ESTRATTO DEL DOCUMENTO -
"""
Negli ultimi venti anni problemi di soldi, lui non ne ha mai avuti. Nemmeno quando gli inquirenti hanno sequestrato alla moglie Ermelinda tre milioni in una banca di Montecarlo si è agitato troppo: milione più milione meno contano poco per gli Scissionisti che gestiscono la cocaina. 
I magistrati, la Guardia di Finanza e gli uomini della Narcotici che sono riusciti a incastrare i big del traffico hanno fatto e rifatto i conti del clan e i numeri che hanno ricavato sono, quelli sì, da sballo. 

La traccia giusta la ha fornita Raffaele Stanchi, il contabile del clan morto ammazzato nei primi giorni del gennaio 2012: in casa sua sono stati trovati i conti dello spaccio ed è stato quindi possibile fissare alcuni dati. Il primo: un chilo di cocaina che viene comprato in Sud America per 5000 euro viene rivenduto dai trafficanti a 42 mila euro. Un guadagno netto di 37 mila euro per ogni chilo incassato da chi compra, per così dire, alla fonte.

La seconda cosa importante i magistrati l’hanno saputa dai pentiti: ogni anno arrivano a Napoli, varcando frontiere diverse, tre partite di coca da duemila chilogrammi. Quindi chi le movimenta (per gli inquirenti Raffaele Amato, Mario Cerrone e Raffaele Imperiale) incassa 220 milioni all’anno senza mai nemmeno toccare la droga, ma semplicemente spostando i capitali messi a disposizione da un cartello originariamente formato Paolo Di Lauro e dai suoi soci. 

Certo, a raccontarla così sembra facile: ma l’impresa messa in piedi dalla droga Spa continua a fiorire grazie a un gesto quasi da kamikaze. Quando negli anni Novanta il gruppo di delinquenti cresciuto «Miezz’all’Arco», a Secondigliano, decise di andare a comprare la droga direttamente dai produttori, fu Raffaele Amato. Lelluccio ‘o parente, a restare ostaggio dei narcos fino a quando Paolo di Lauro non pagò fino all’ultima lira (allora c’era la lira) del primo carico.
"""
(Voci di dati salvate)
"""
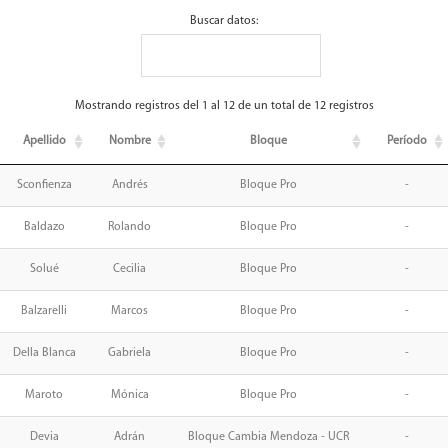
Buscar datos:
Mostrando registros del 1 al 12 de un total de 12 registros
Apellido
Nombre
Bloque
Período
Sconfienza
Andrés
Bloque Pro
-
Baldazo
Rolando
Bloque Pro
-
Solué
Cecilia
Bloque Pro
-
Balzarelli
Marcos
Bloque Pro
-
Della Blanca
Gabriela
Bloque Pro
-
Maroto
Mónica
Bloque Pro
-
Devia
Adrán
Bloque Cambia Mendoza - UCR
-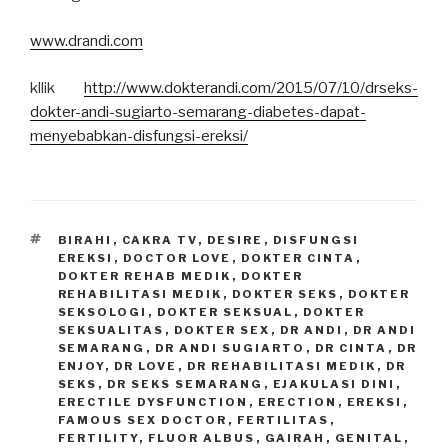
www.drandi.com
kllik
http://www.dokterandi.com/2015/07/10/drseks-
dokter-andi-sugiarto-semarang-diabetes-dapat-
menyebabkan-disfungsi-ereksi/
TAGS
BIRAHI
,
CAKRA TV
,
DESIRE
,
DISFUNGSI
EREKSI
,
DOCTOR LOVE
,
DOKTER CINTA
,
DOKTER REHAB MEDIK
,
DOKTER
REHABILITASI MEDIK
,
DOKTER SEKS
,
DOKTER
SEKSOLOGI
,
DOKTER SEKSUAL
,
DOKTER
SEKSUALITAS
,
DOKTER SEX
,
DR ANDI
,
DR ANDI
SEMARANG
,
DR ANDI SUGIARTO
,
DR CINTA
,
DR
ENJOY
,
DR LOVE
,
DR REHABILITASI MEDIK
,
DR
SEKS
,
DR SEKS SEMARANG
,
EJAKULASI DINI
,
ERECTILE DYSFUNCTION
,
ERECTION
,
EREKSI
,
FAMOUS SEX DOCTOR
,
FERTILITAS
,
FERTILITY
,
FLUOR ALBUS
,
GAIRAH
,
GENITAL
,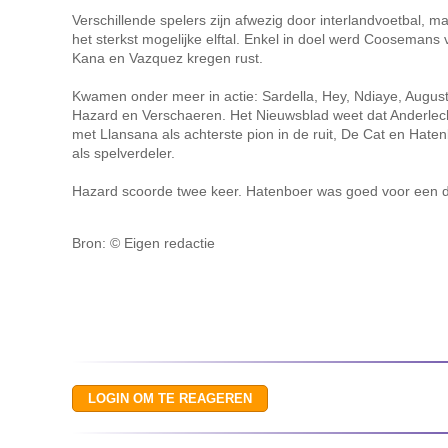
Verschillende spelers zijn afwezig door interlandvoetbal, m
het sterkst mogelijke elftal. Enkel in doel werd Cooseman
Kana en Vazquez kregen rust.
Kwamen onder meer in actie: Sardella, Hey, Ndiaye, August
Hazard en Verschaeren. Het Nieuwsblad weet dat Anderlech
met Llansana als achterste pion in de ruit, De Cat en Hat
als spelverdeler.
Hazard scoorde twee keer. Hatenboer was goed voor een do
Bron: © Eigen redactie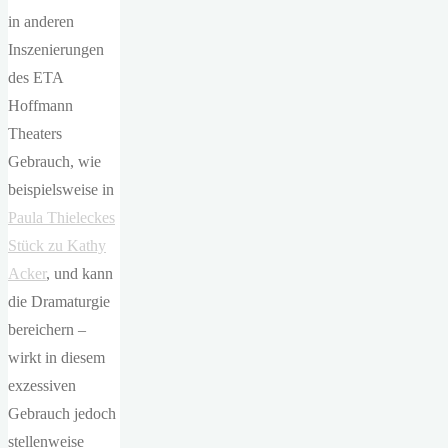
in anderen
Inszenierungen
des ETA
Hoffmann
Theaters
Gebrauch, wie
beispielsweise in
Paula Thieleckes
Stück zu Kathy
Acker
, und kann
die Dramaturgie
bereichern –
wirkt in diesem
exzessiven
Gebrauch jedoch
stellenweise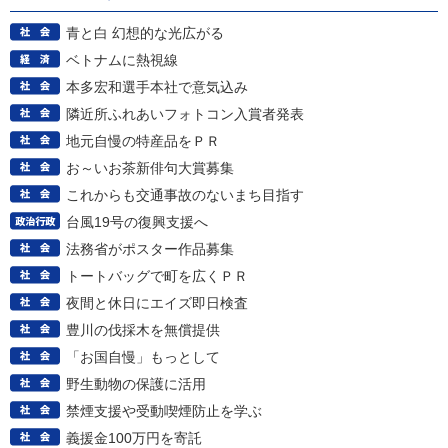
青と白 幻想的な光広がる
ベトナムに熱視線
本多宏和選手本社で意気込み
隣近所ふれあいフォトコン入賞者発表
地元自慢の特産品をＰＲ
お～いお茶新俳句大賞募集
これからも交通事故のないまち目指す
台風19号の復興支援へ
法務省がポスター作品募集
トートバッグで町を広くＰＲ
夜間と休日にエイズ即日検査
豊川の伐採木を無償提供
「お国自慢」もっとして
野生動物の保護に活用
禁煙支援や受動喫煙防止を学ぶ
義援金100万円を寄託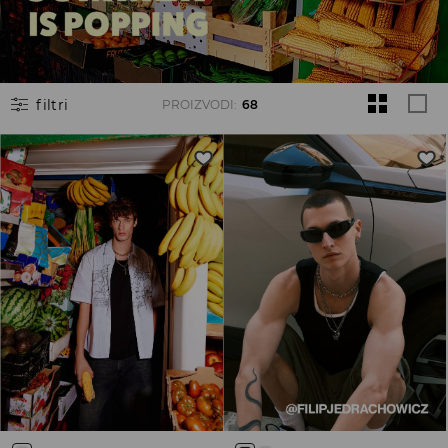
filtri
PROIZVODI
:
68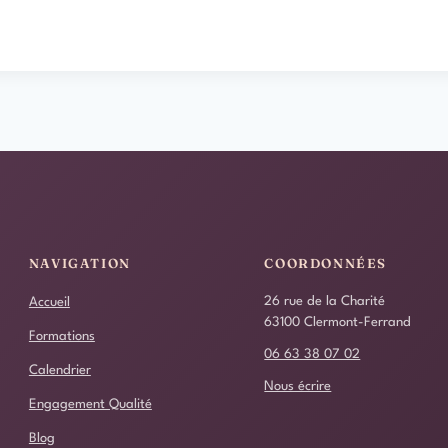
NAVIGATION
COORDONNÉES
26 rue de la Charité
Accueil
63100 Clermont-Ferrand
Formations
06 63 38 07 02
Calendrier
Nous écrire
Engagement Qualité
Blog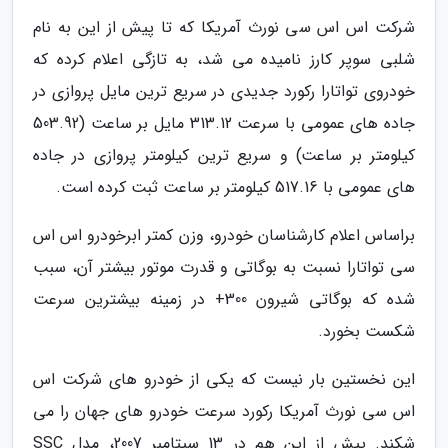
شرکت اس اس سی نورث آمریکا که تا پیش از این به نام
شلبی سوپر کارز نامیده می شد، به تازگی اعلام کرده که
خودروی تواتارا رکورد جدیدی در سریع ترین مایل پروازی در
جاده های عمومی با سرعت 313.12 مایل بر ساعت (503.92
کیلومتر بر ساعت) و سریع ترین کیلومتر پروازی در جاده
های عمومی با 517.16 کیلومتر بر ساعت ثبت کرده است.
براساس اعلام کارشناسان خودرو، وزن کمتر ابرخودرو اس اس
سی تواتارا نسبت به بوگاتی و قدرت موتور بیشتر آن، سبب
شده که بوگاتی شیرون 300+ در زمینه بیشترین سرعت
شکست بخورد.
این نخستین بار نیست که یکی از خودرو های شرکت اس
اس سی نورث آمریکا رکورد سرعت خودرو های جهان را می
شکند. پیش از این هم در 13 سپتامبر 2007، مدل SSC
"""
CONSEGNA -
Elenca tutte le persone chiamate per nome nell'estratto sul traffico di cocaina del clan.

SOLUZIONE -
- Ermelinda
- Raffaele Stanchi
- Raffaele Amato (Lelluccio ‘o parente)
- Mario Cerrone
- Raffaele Imperiale
- Paolo Di Lauro